• **Exercise goal**
Only the lines from the one containing "(111, 427) = (142, 314): table lamp -> none" through the final line of the material below should be output, exactly as they stand.

• **Data excerpt**
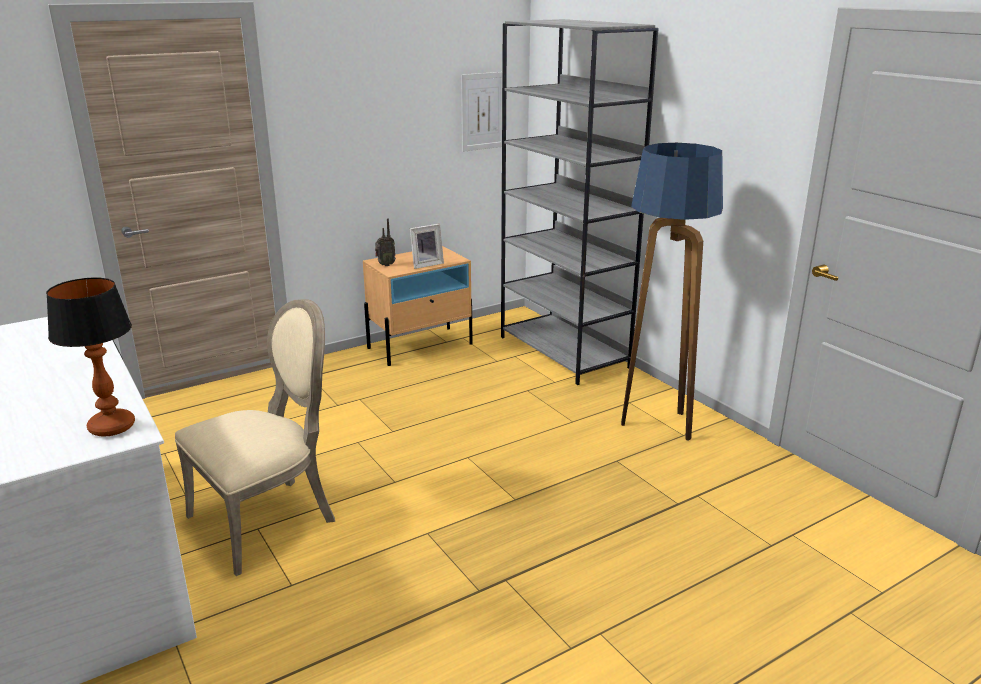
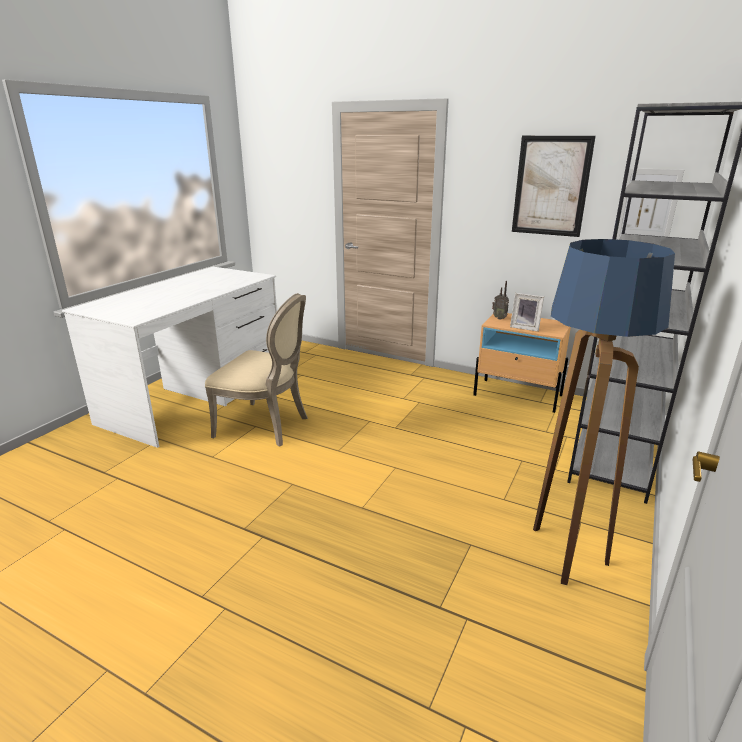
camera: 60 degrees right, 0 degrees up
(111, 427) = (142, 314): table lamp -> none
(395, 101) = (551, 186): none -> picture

• **Completed exercise**
(111, 427) = (142, 314): table lamp -> none
(395, 101) = (551, 186): none -> picture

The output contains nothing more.